BACKGROUND : There has been limited evaluation of tools for teaching social determinants of health (SDOH).
OBJECTIVE : We evaluated a field trip as a tool for teaching SDOH to incoming medical interns.
METHODS : Incoming interns from The George Washington University participated in a bus field trip of Washington, DC, guided by community partners. The field trip introduced trainees to local neighborhoods. Pre- and postactivity surveys developed by the authors were analyzed using a Wilcoxon signed rank test. Reflection responses were recorded and counted for recurrent themes.
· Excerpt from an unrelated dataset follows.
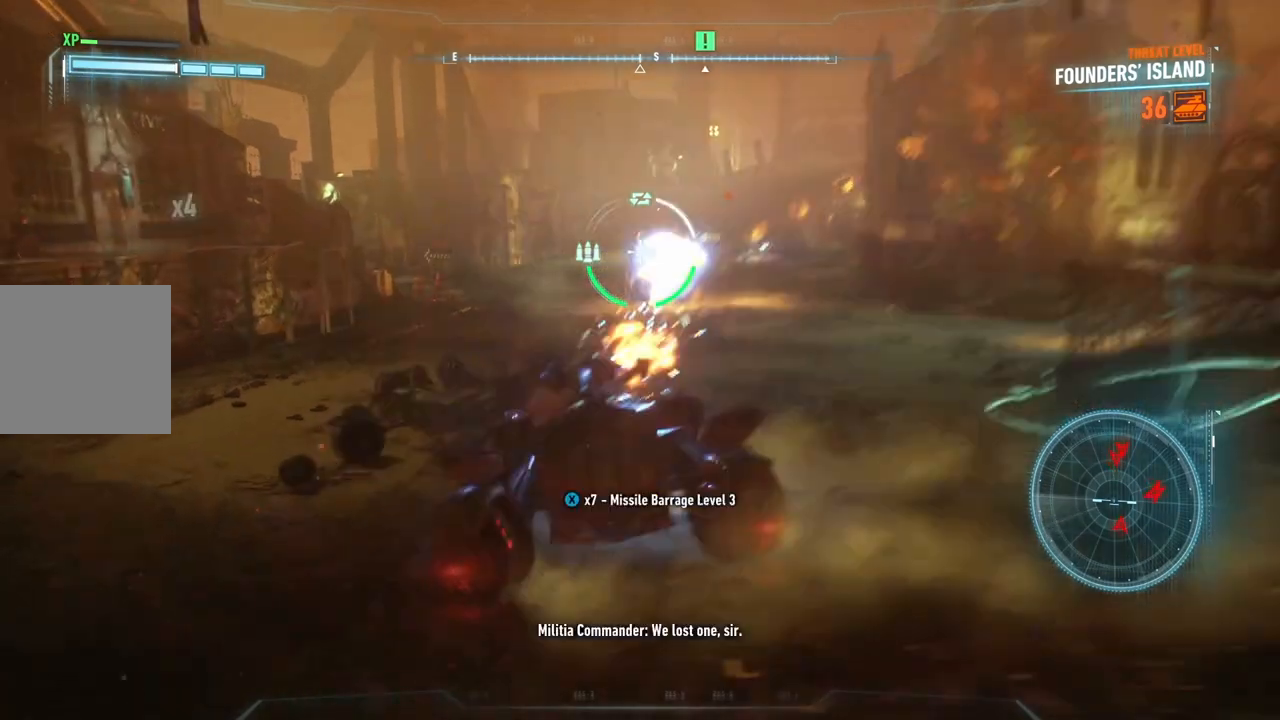
{"buttons": ["L2"], "left_stick": "up-left", "right_stick": "right", "events": [[17, "R2", "up"], [67, "R2", "down"], [200, "R2", "up"], [317, "left_stick", "up-left"], [317, "right_stick", "right"]]}
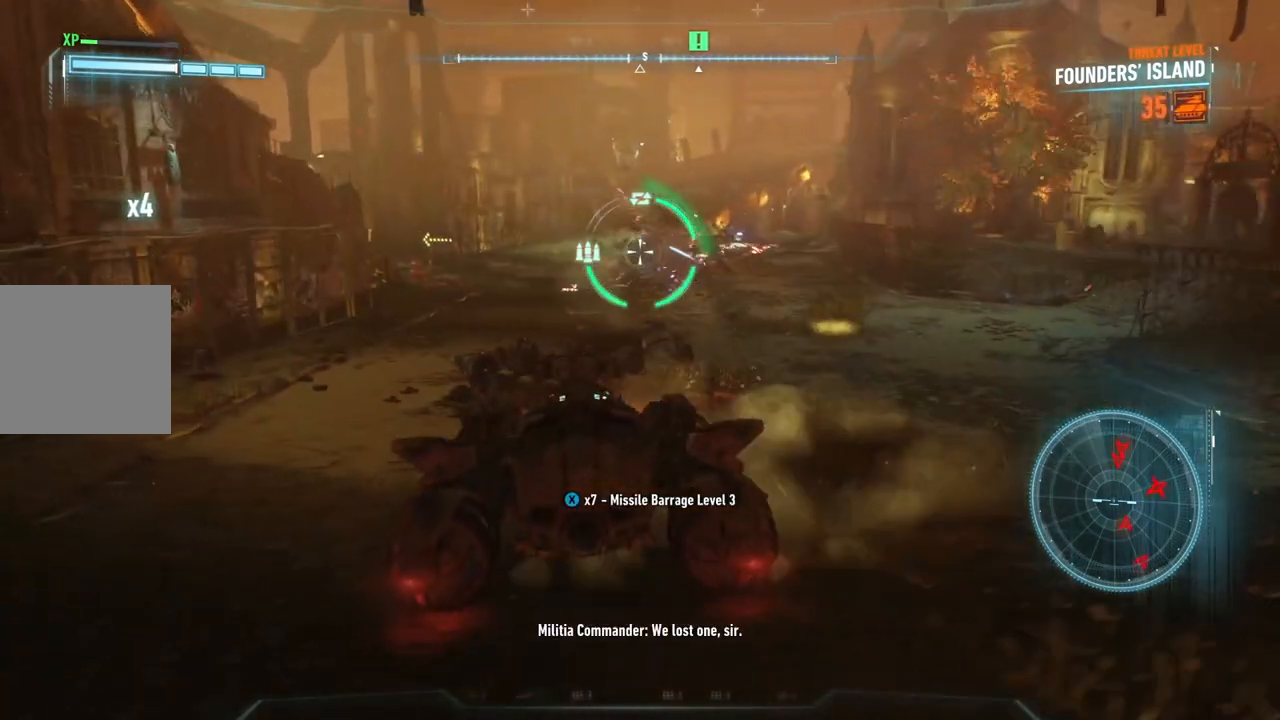
{"buttons": ["L2"], "left_stick": "up-left", "right_stick": "up-right", "events": [[217, "right_stick", "center"], [483, "right_stick", "up-right"]]}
RESULTS : Incoming interns participated in 2015 (85 of 90, 94%) and in 2016 (96 of 116, 83%). Postactivity, basic knowledge of DC geographic health disparities increased, and a greater percentage of interns reported being at least somewhat comfortable understanding the neighborhoods from which their patients come (2015: 58% versus 89%, P < .0001; 2016: 65% versus 88%, P < .0001); identifying challenges to health care that affect low-income patients (2015: 74% versus 90%, P < .0023); describing community resources (2015: 29% versus 67%, P < .0001; 2016: 29% versus 50%, P < .0001); and referring patients to local community resources (2015: 25% versus 64%, P < .0001; 2016: 36% versus 52%, P < .0001). Interns reported that this experience improved their understanding of patients' background and local resources, and that they would change the way they practice.
CONCLUSIONS : A bus field trip guided by community partners is a feasible way to increase residents' perception of their understanding of local disparities and comfort in addressing SDOH.